During World Wars I and II they were known as messenger pigeons; enemy soldiers would try to shoot the messenger pigeons out of the sky because they knew they were carrying important information that couldn't be transmitted secretly by radio communications. It was a dangerous job for those birds. The German military even employed hawks to intercept messages carried by the pigeons.
Medals were given out by the British for these heroics, called the Dikin Medal. Of the 49 Dikin Medals awarded from December 1943 to April 1947, 31 were awarded to pigeons.
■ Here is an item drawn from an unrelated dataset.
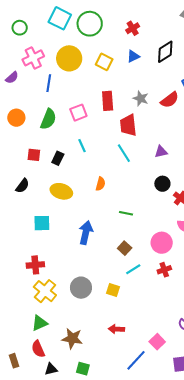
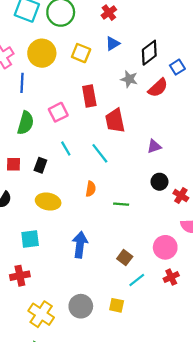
black diamond: (165, 52) -> (149, 53), moved
gray star: (141, 98) -> (129, 79), moved
cyan line: (124, 153) -> (100, 153), moved
green line: (126, 213) -> (121, 204), moved
red cross: (35, 265) -> (20, 276), moved

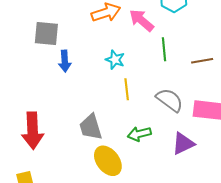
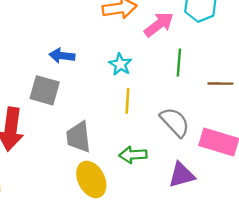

The Dikin Medal was created in the United Kingdom by Maria Dikin in 1943 "to acknowledge actions of gallantry or devotion during the Second World War and subsequent conflicts."
According to the American Racing Pigeon Union, "One United States Homing Pigeon, called 'G.I. Joe,' was awarded the Dikin Medal for bravery by the Lord Mayor of London for saving over 100 British soldiers in World War II. 'G.I. Joe' is the only bird or animal in the United States to be given this high award."
Pigeons are still being used today by the British and U.S. military troops. As the ARPU stated, "In March 2003, U.S. media reported that Marines stationed in Kuwait received an avian force - a company of pigeons. Meant to be the equivalent of a canary in a coalmine, the pigeons rode with their caretakers to detect chemical attack."
If you would like to have your own homing pigeon race team, you can buy a team of six for $495 plus $85 shipping. Or you could buy a race team of six racing pigeons that are Belgium stock for $430 per six, plus shipping. If you really want exotic racing pigeons, you can buy a pair of Belgium or German stock birds for $212 each, but you can only buy by the pair plus shipping. That would be $224 plus $75 shipping.
•The carrier pigeon breed was established some 3,000 years ago. It is believed they were brought to America in the early 1600s.
•White doves, those released in weddings and other special ceremonies, are considered white homing pigeons, and they'll fly right back to their trainer.
•The pigeon you see today that hang around parks, under bridges and by hay lifts are called "Rock Pigeons."
•From bill to tail, the average pigeon is about 13 inches. Males are bigger than females, and larger than doves.
•Scientists think that, once pigeons mate, they stay together for life.